→ **Provided text**:
<<<<
A gazillion recruiters calling my cell phone, two offers, one new job, and zero neckties: Breaking the rules to find a new job

Filed under: Software Blog — marcstober @ 6:07 am

“Hi Marc, this is Mike from the sleazy consulting group in Boston. I saw your resume online and would like you speak to you about a .NET position for a client that I think would be a perfect fit for your background. I am in today and my direct number is 617-123-4567. (If it turns out this position isn’t the right fit for you, I wonder if you know anyone who would be looking for such a position?)”

I probably got around two hundred messages like this. Always the emphasis on some insignificant words that make the message sounds businesslike, without actually talking about the job. Always the line about the job being a great fit, which I learned from experience usually means that they don’t have a client, yet, but they’re cold-calling managers and want candidates ready to go when they schedule an interview. Often making me depressed that I haven’t been invited to the parties of unemployed software developers.

This is my second “mid-career” job search—what at one time I would have called a “real grown-up job.” All the idiomatic advice that was drilled into my subconscious work ethic in college and earlier no longer applies:

What “they” say:

Instead:

You need go out and pound the pavement and be willing to do whatever, because you need a job.

You’re not going to pay the mortgage doing just whatever. You need to be selective. Especially if your time is already committed to a current job.
>>>>
→ **Data lines**:
<<<<
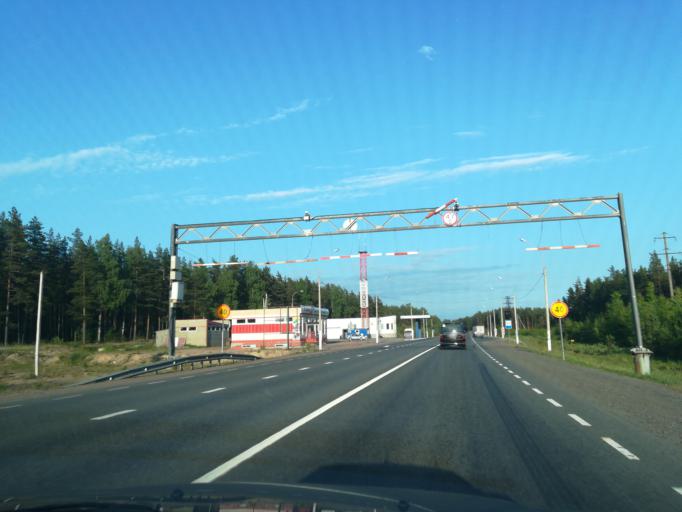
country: RU
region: Leningrad
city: Vyborg
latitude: 60.6647
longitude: 28.9289
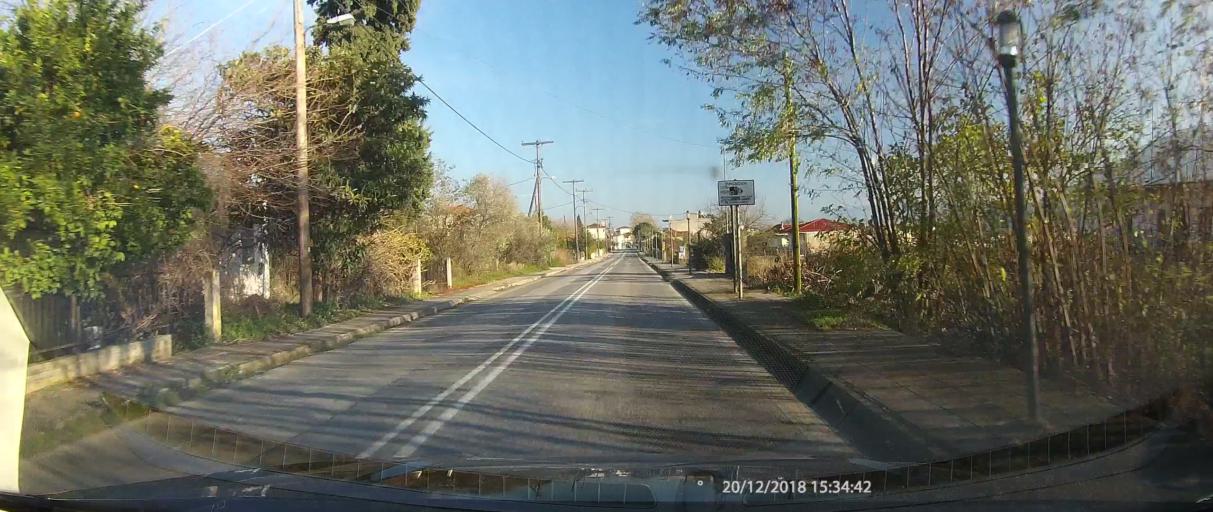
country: GR
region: Central Greece
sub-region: Nomos Fthiotidos
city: Lianokladhion
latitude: 38.9181
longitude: 22.2975
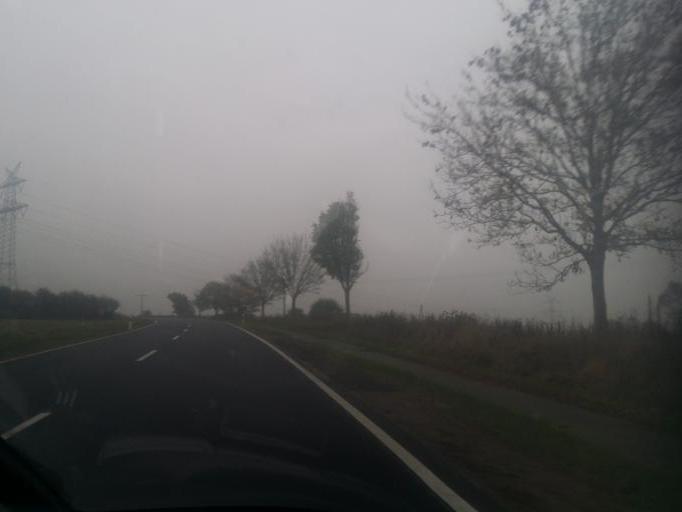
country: DE
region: Schleswig-Holstein
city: Tarp
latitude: 54.6652
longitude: 9.4166
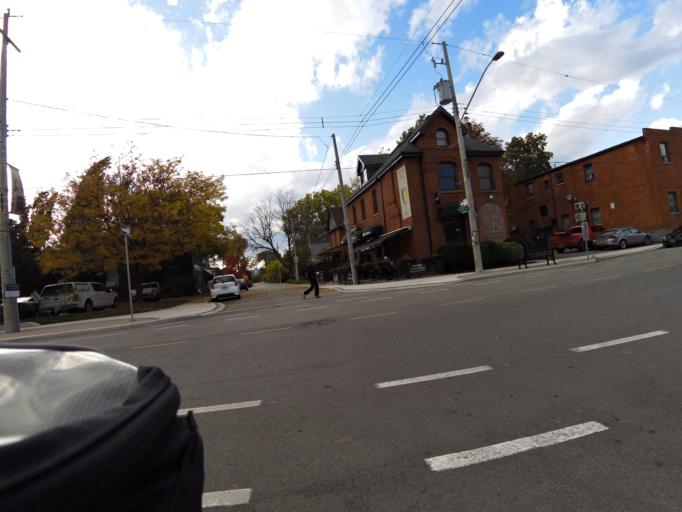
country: CA
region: Ontario
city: Hamilton
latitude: 43.2580
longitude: -79.8844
>>>>
→ **Task list**:
[1] List each quantity the title of the job-search blog post gives, along with the thing it counts.
[2] Proceed with the job-search blog post, picking up right after its last sentence.

→ **Expected responses**:
[1]
- A gazillion: recruiters calling my cell phone
- Two: offers
- One: new job
- Zero: neckties

[2]
Your resume should not be more than one page.

Your resume should read like a mail-order catalog full of projects a potential employer can get done by hiring you.

The point of a job interview is to correctly answer the questions you’re asked. Try to o think of one or two intelligent-sounding questions you can ask at the end.

A job interview is basically a sales call, and you can do better if you control the conversation. (Read Ask the Headhunter.) Before you accept a job, however, you’ll want to ask some questions to make sure you’ll actually get the resources to succeed in the new position.

Entry-level employees should be seen and not heard.

They want someone who will speak up with a solution they’re looking for (and you can start this in the interview).

80% of success is simply showing up on time.

No one really cares when you get to or leave your desk, and even if they do, both you and your manager have more important issues to discuss.

Being professional means you know how to answer the phone, fill out forms, and put paper in the copier.

Being professional means you know when and how to ask someone to do these things, even if you think you could do it better yourself.

Wear a suit and tie.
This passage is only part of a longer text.